-- Supplied entries follows --

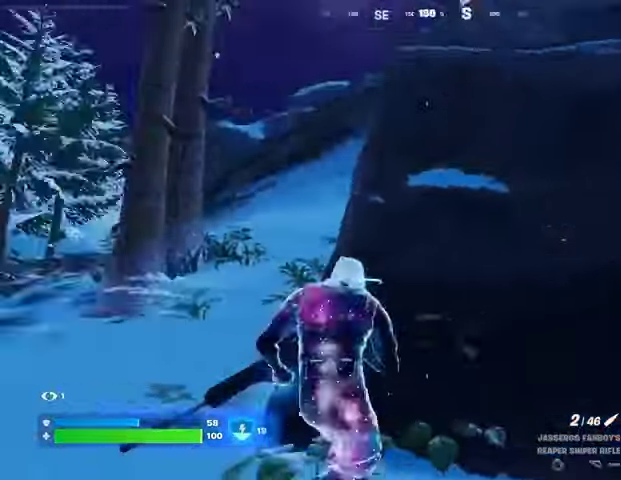
{"buttons": [], "left_stick": "left", "right_stick": "center", "events": [[67, "right_stick", "right"], [233, "right_stick", "center"]]}
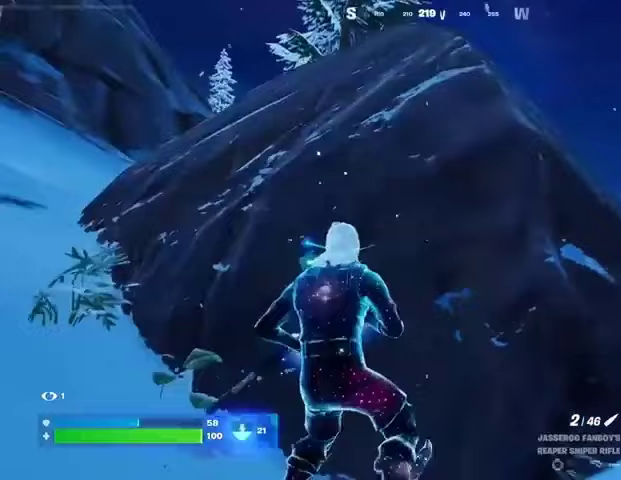
{"buttons": ["CROSS"], "left_stick": "up-right", "right_stick": "center", "events": [[433, "left_stick", "up-right"], [467, "CROSS", "down"]]}
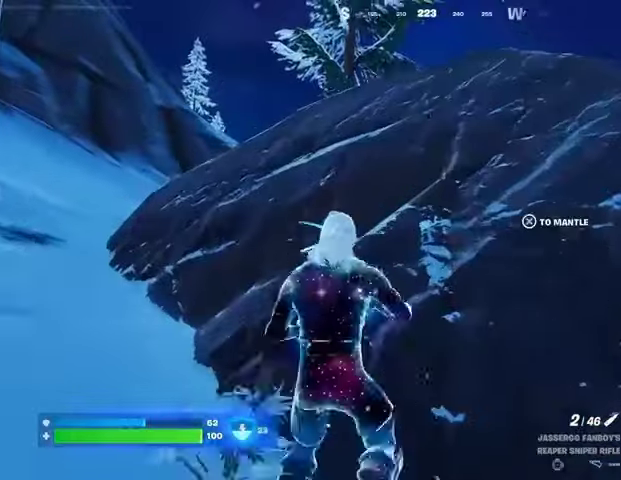
{"buttons": [], "left_stick": "up", "right_stick": "center", "events": [[33, "CROSS", "up"], [33, "left_stick", "up"], [200, "left_stick", "up-right"], [433, "left_stick", "up"]]}
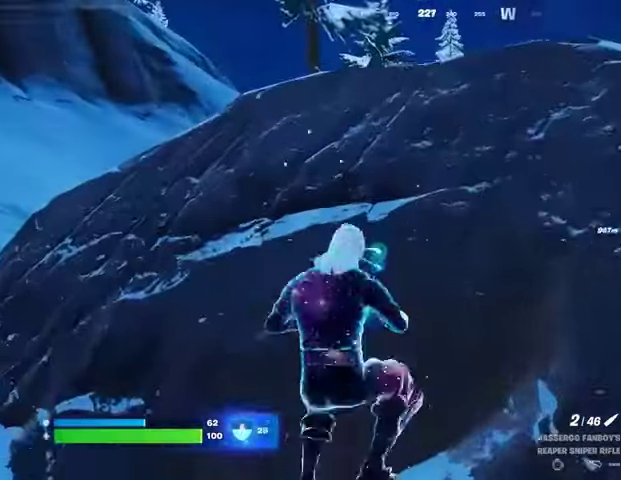
{"buttons": [], "left_stick": "up-left", "right_stick": "center", "events": [[133, "left_stick", "up-left"], [300, "right_stick", "right"], [400, "right_stick", "center"]]}
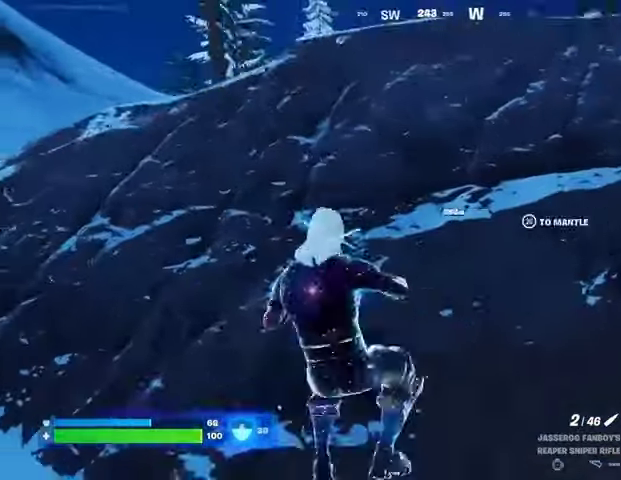
{"buttons": [], "left_stick": "up-left", "right_stick": "center", "events": []}
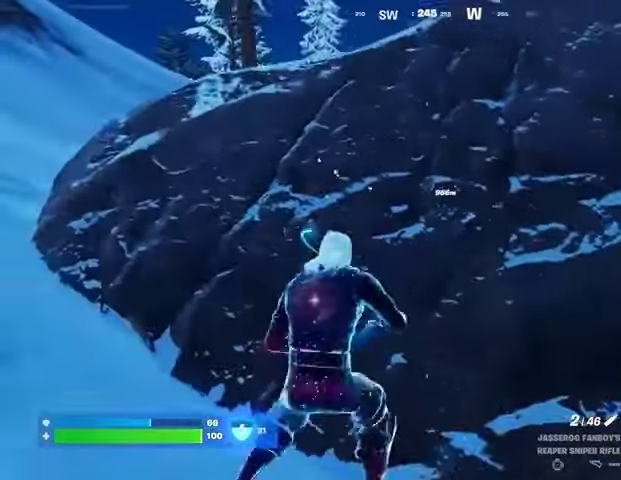
{"buttons": ["R3"], "left_stick": "up-left", "right_stick": "center", "events": [[433, "R3", "down"]]}
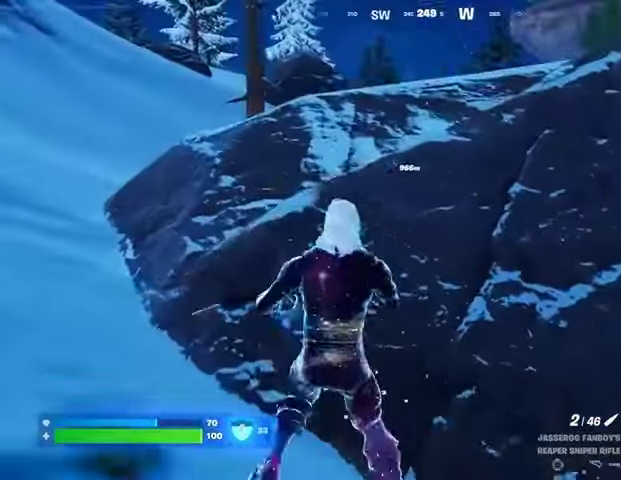
{"buttons": [], "left_stick": "down-right", "right_stick": "center", "events": [[33, "R3", "up"], [233, "left_stick", "right"], [500, "left_stick", "down-right"]]}
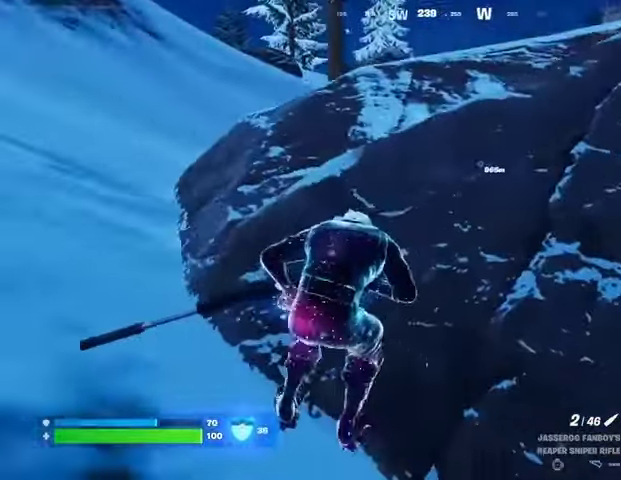
{"buttons": [], "left_stick": "right", "right_stick": "center", "events": [[167, "left_stick", "up"], [200, "R3", "down"], [300, "R3", "up"], [300, "left_stick", "right"], [400, "R3", "down"], [500, "R3", "up"]]}
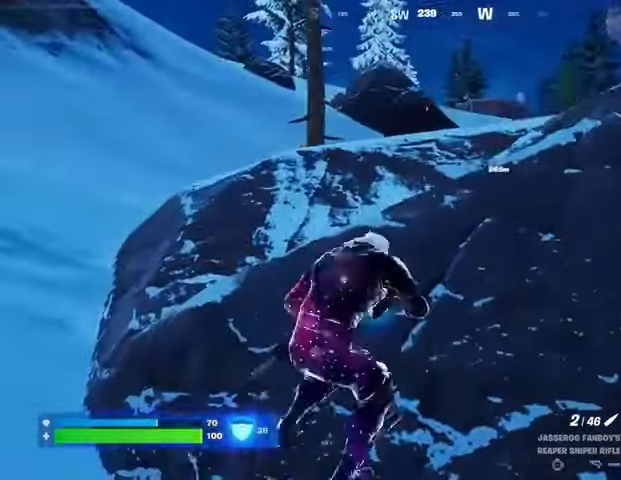
{"buttons": [], "left_stick": "down-right", "right_stick": "center", "events": [[100, "R3", "down"], [133, "left_stick", "down-right"], [167, "R3", "up"], [267, "left_stick", "right"], [367, "R3", "down"], [433, "R3", "up"], [467, "left_stick", "down-right"]]}
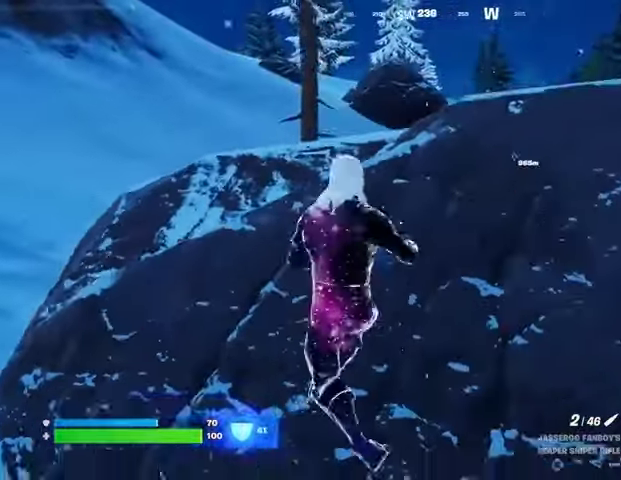
{"buttons": [], "left_stick": "down-right", "right_stick": "center", "events": [[133, "left_stick", "up-right"], [267, "left_stick", "right"], [400, "left_stick", "down-right"]]}
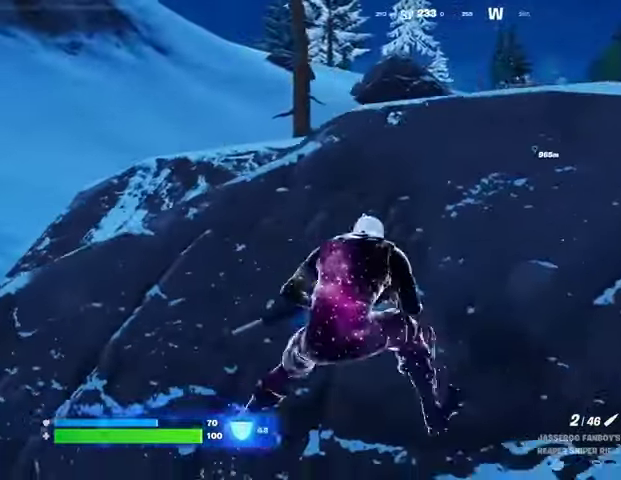
{"buttons": [], "left_stick": "down-left", "right_stick": "center", "events": [[200, "left_stick", "up-right"], [333, "left_stick", "up"], [500, "left_stick", "down-left"]]}
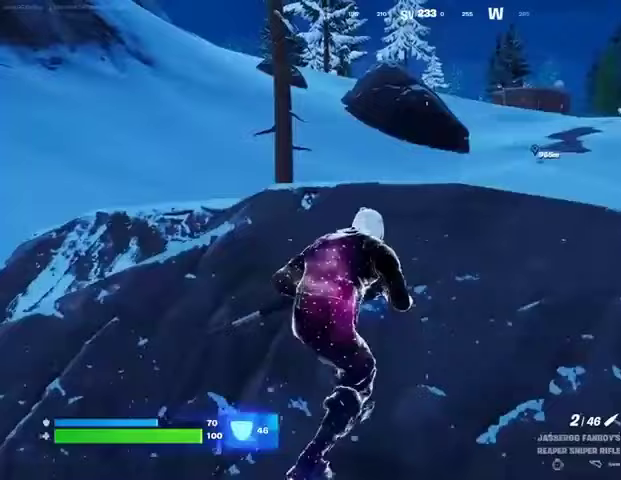
{"buttons": [], "left_stick": "down", "right_stick": "center", "events": [[100, "left_stick", "down-right"], [400, "left_stick", "down"]]}
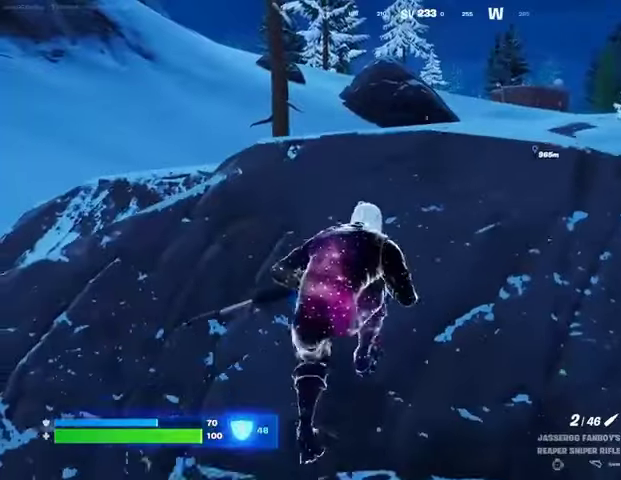
{"buttons": [], "left_stick": "center", "right_stick": "center", "events": [[67, "left_stick", "center"], [133, "left_stick", "up-right"], [200, "left_stick", "right"], [367, "left_stick", "center"]]}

-- Supplied entries concluded --

Directions for this task =
Number of lines containing "CROSS" in the material above: give that number alone.

Written solution =
2